People in more budget-friendly hotels, however, generally balk at paying those sorts of fees, so hotels provide wi-fi—even if it is crappy—for free.

That still doesn’t explain the speeds. I’ve stayed at plenty of luxury hotels that struggle to crack the megabit barrier. Certainly very few have good enough service to allow for Netflix streaming or even Skype or Face Time.

The most likely explanation is that internet access competes with the hotel’s own services, namely pay-per-view movies. As one Wyndham hotel manager says, “If a traveler wants to watch a movie, they will use Netflix or bring DVDs with them. The popularity of the pay-per-view movie is dying because people are watching more television programs in the guestroom.”

Hotels’ pay-per-view revenue—which includes porn, by the way—has been declining for years. Providing fast in-room wi-fi would only accelerate that trend.

On the upside, industry news website HotelChatter says the number of people who are basing their reservation decisions based on wi-fi is rising, which is correspondingly forcing more hotels to offer it for free. According to the site, about two-thirds of chains—including the likes of Holiday Inn, Kimpton and Howard Johnson—now offer it without charge. Most of the holdouts are indeed higher-end chains, including Hyatt, Marriott and Sheraton.

The site has a handy state-of-the-union infographic that’s well worth checking out. It details who is charging and who isn’t, with a few horror stories from around the world (beware Australia, where hotel wi-fi is often extortionate). Unfortunately, the report doesn’t really address speed issues.

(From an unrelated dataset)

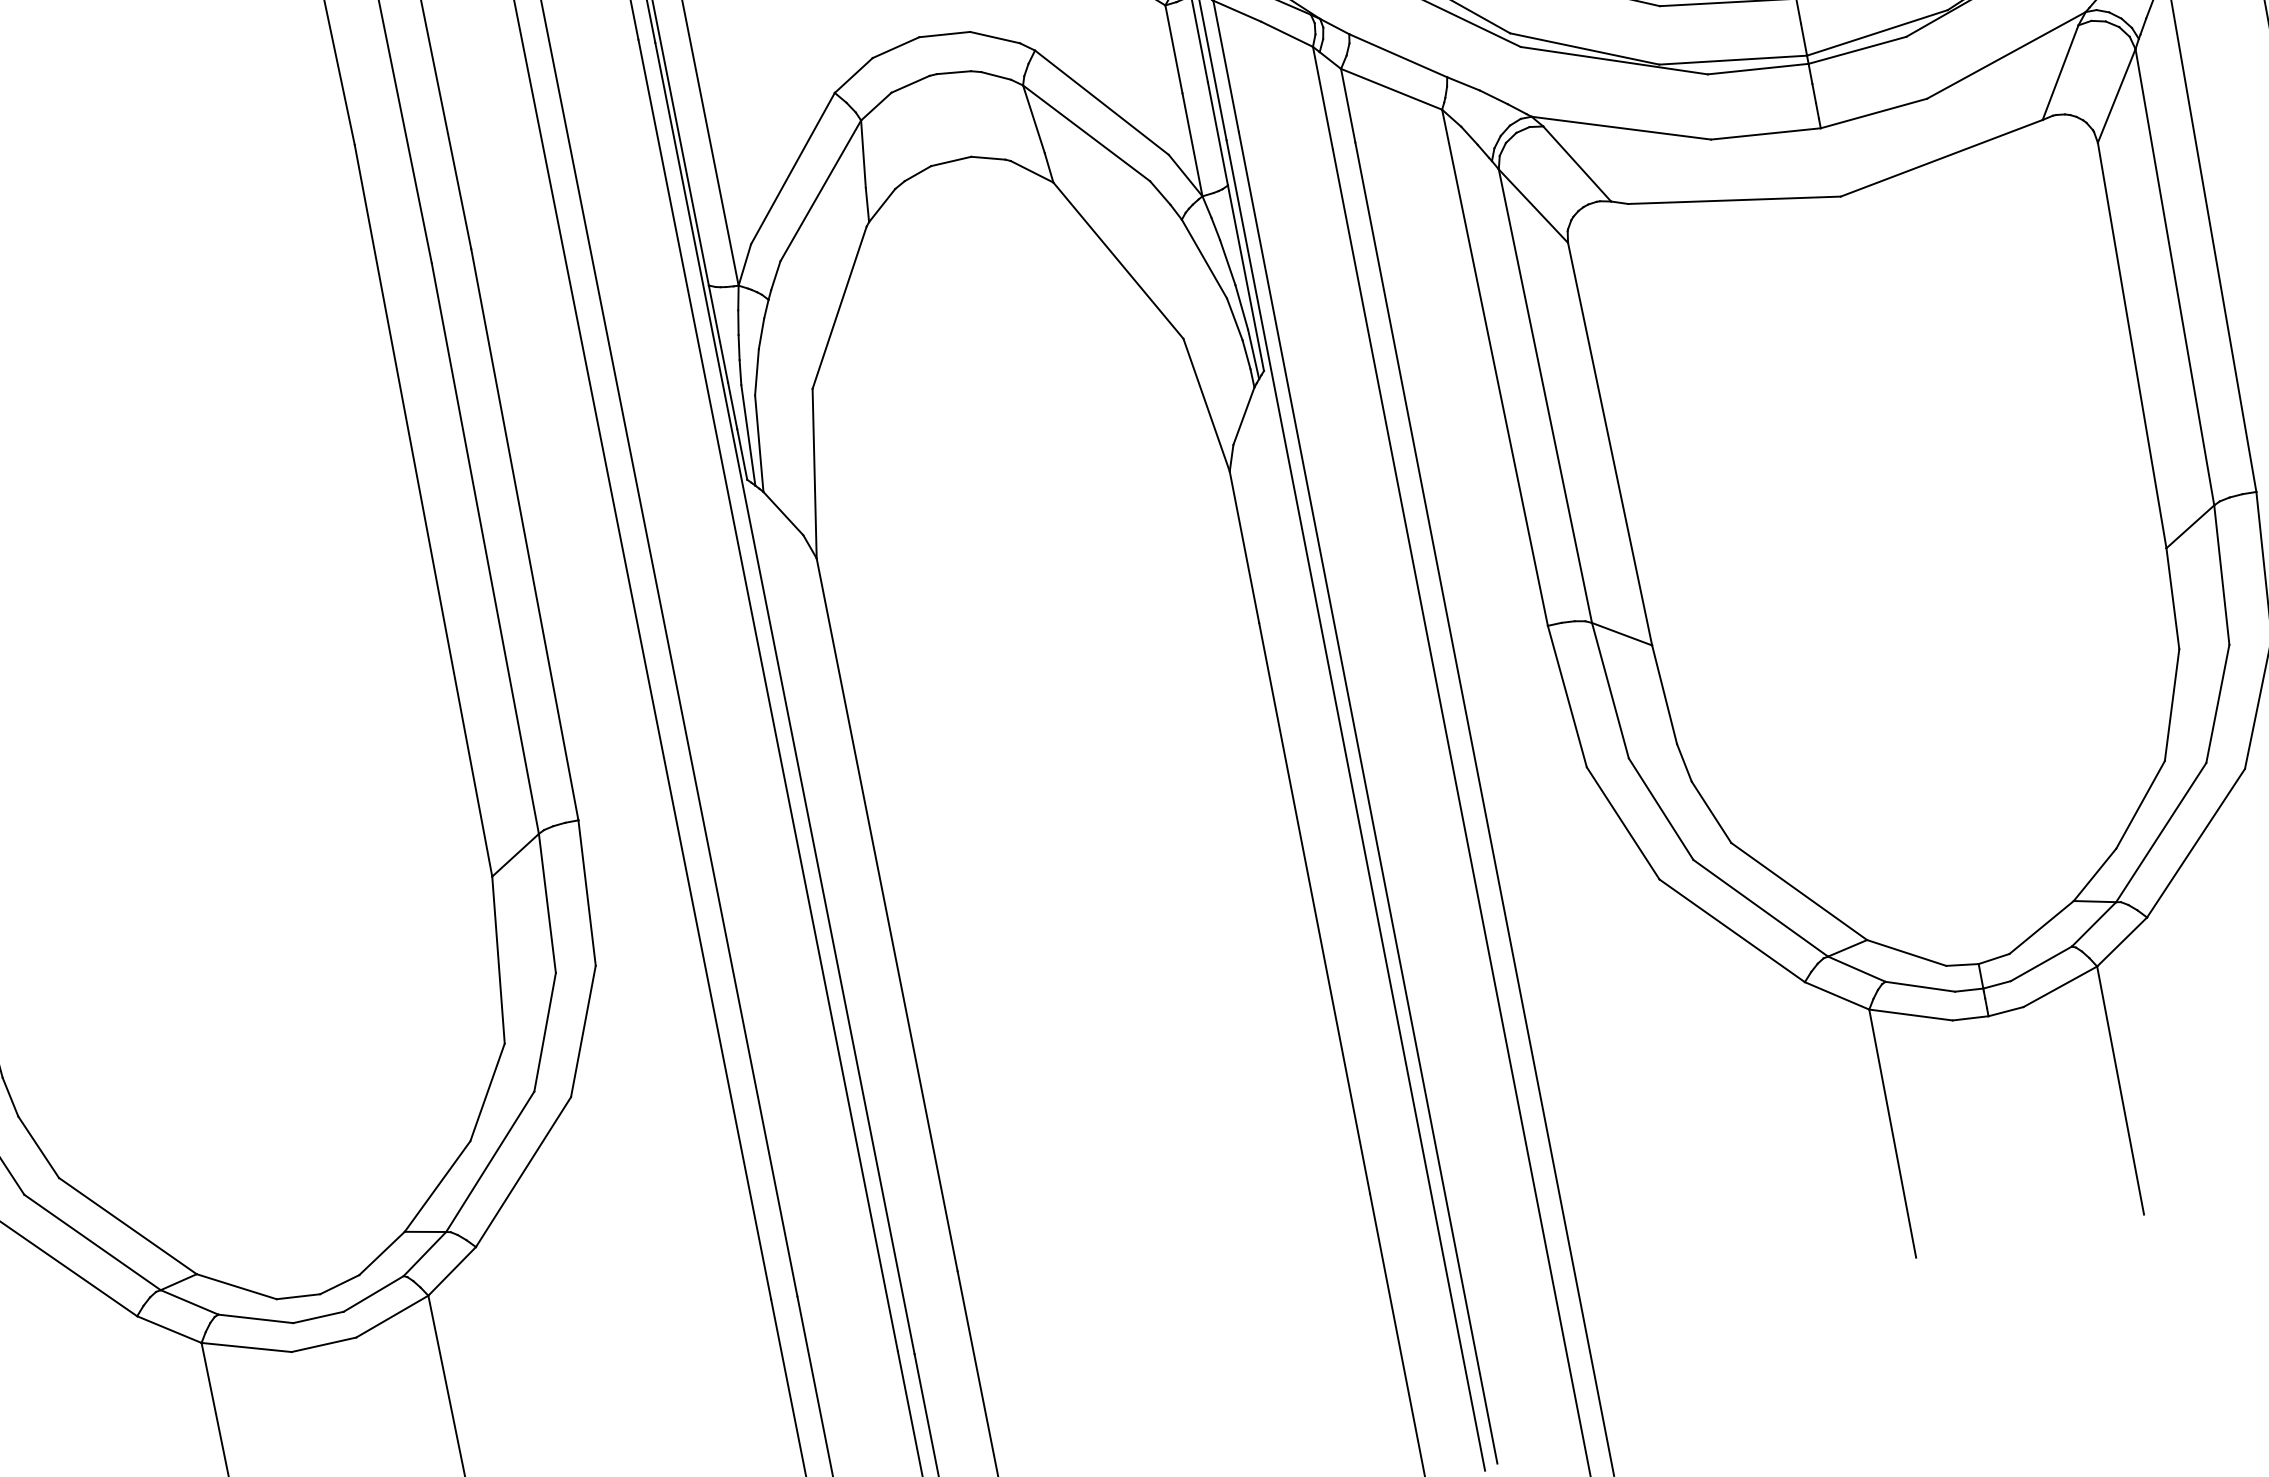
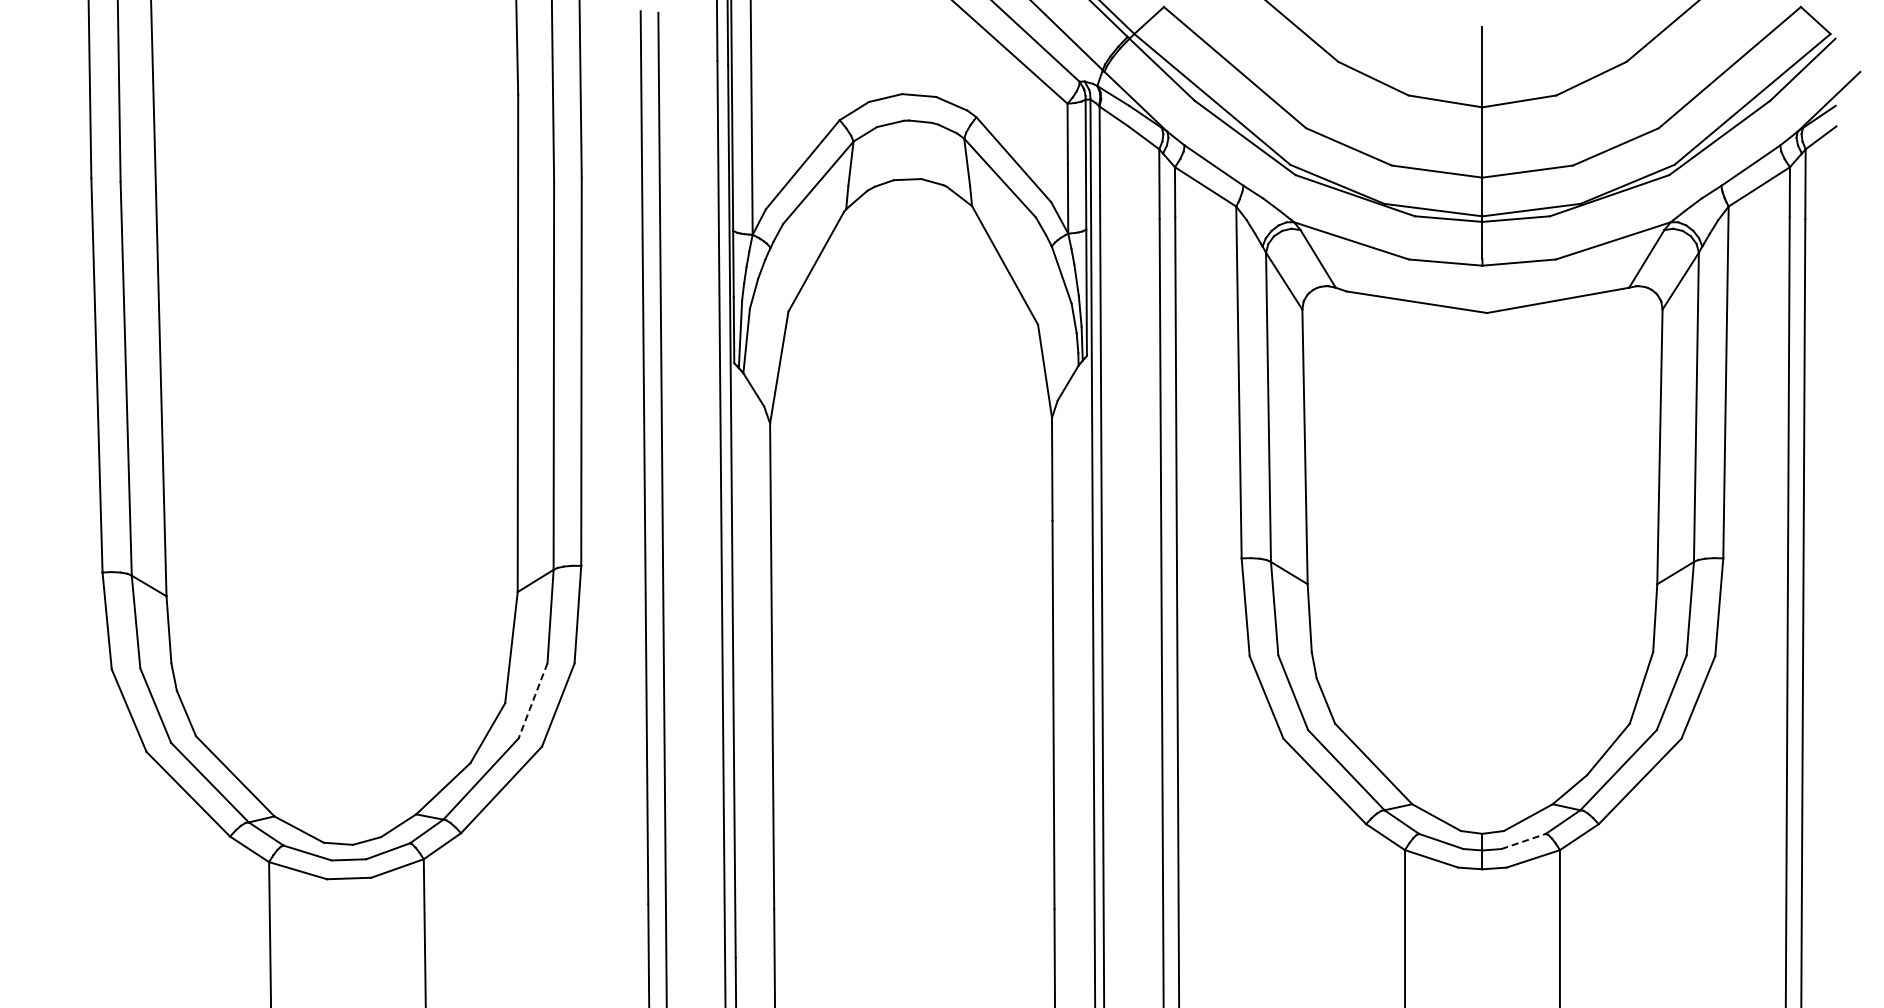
line: (2042, 963) -> (1524, 841), solid -> dashed
line: (544, 1033) -> (532, 701), solid -> dashed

At least one website has sprouted up to tackle the problem. HotelWiFiTest lets you perform and log speed tests on whatever hotel you’re staying at. You can also type in a city and see previous users’ results. Type in New York, for example, and you’ll learn that Pod 39 on East 39th Street has mind-blowing 75.4 Mbps connections—and for free, to boot.

The site is a good start and can help travelers make decisions, but it’s only as good as its database, which appears fairly limited at this time. An easier-to-use tool—like an app—with a deeper data set is sorely needed. I’m willing to do the work—is anyone willing to invest in the idea?

One comment on “Why hotel wi-fi is so terrible, and what to do about it: Peter Nowak

  1. Yup, make a decision in December based on Internet access at the Hilton Vancouver Metrotown hotel. We had a very crappy free wired connection there or expensive WiFi. I tried in vain to create a hotspot with the wired connection. After two days we moved to a Holiday Inn Express because we had two computers and two phones which cried out for WiFi.

    Originally we planned to stay 8 nights at the Hilton, so they lost 5 or 6 nights from us. As it turned out, the Holiday Inn Express was also better for shopping, transportation, and closer to loved ones.

    WiFi is no longer a luxury at hotels, it’s a necessity.